On Thu, Oct 10, 2024, at 3:07 AM, Francesco Potortì wrote:

>Here is the nested loop, which if I comment out, makes the parse finish
>in ~20 seconds, with all the extra files (except *.js), or in 15s when
>using with new flags.
>
>diff --git a/lib-src/etags.c b/lib-src/etags.c
>index a822a823a90..331e3ffe816 100644
>--- a/lib-src/etags.c
>+++ b/lib-src/etags.c
>@@ -1697,14 +1697,14 @@ process_file_name (char *file, language *lang)
>        uncompressed_name = file;
>      }
>
>- /* If the canonicalized uncompressed name
>-     has already been dealt with, skip it silently. */
>- for (fdp = fdhead; fdp != NULL; fdp = fdp->next)
>-    {
>-      assert (fdp->infname != NULL);
>-      if (streq (uncompressed_name, fdp->infname))
>- goto cleanup;
>-    }
>+ /* /\* If the canonicalized uncompressed name */
>+ /*    has already been dealt with, skip it silently. *\/ */
>+ /* for (fdp = fdhead; fdp != NULL; fdp = fdp->next) */
>+ /*   { */
>+ /*     assert (fdp->infname != NULL); */
>+ /*     if (streq (uncompressed_name, fdp->infname)) */
>+ /* goto cleanup; */
>+ /*   } */
>
>    inf = fopen (file, "r" FOPEN_BINARY);
>    if (inf)
>
>This is basically a "uniqueness" operation using linear search, O(N^2).

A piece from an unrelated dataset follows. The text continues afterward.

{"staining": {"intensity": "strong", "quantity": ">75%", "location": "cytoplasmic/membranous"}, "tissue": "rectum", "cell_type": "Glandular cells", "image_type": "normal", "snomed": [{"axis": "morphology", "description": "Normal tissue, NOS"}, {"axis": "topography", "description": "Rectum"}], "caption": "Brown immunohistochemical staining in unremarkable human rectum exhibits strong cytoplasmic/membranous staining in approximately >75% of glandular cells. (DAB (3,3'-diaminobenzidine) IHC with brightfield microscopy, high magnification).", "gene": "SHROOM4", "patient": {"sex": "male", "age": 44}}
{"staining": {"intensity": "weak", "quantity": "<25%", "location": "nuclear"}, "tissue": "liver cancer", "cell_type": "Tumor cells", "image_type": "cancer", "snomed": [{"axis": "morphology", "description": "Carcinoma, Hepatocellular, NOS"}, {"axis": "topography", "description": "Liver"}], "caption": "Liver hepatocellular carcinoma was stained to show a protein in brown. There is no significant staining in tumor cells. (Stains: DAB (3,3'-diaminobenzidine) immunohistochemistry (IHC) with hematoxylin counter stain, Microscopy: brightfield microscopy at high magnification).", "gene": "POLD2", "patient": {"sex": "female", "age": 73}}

This is only for dealing with the case when the same file exists in both compressed and uncompressed form, and we are currently hitting the second one. In that case, we should skip it. Yes, this is a uniqueness test and yes, it is O^2 in the number of file names, but I doubt that this can explain a serious slowdown.

Like mentioned in a previous email, I did recompile with that step removed, and the slowdown was gone.

The whole scan went down to ~20 seconds.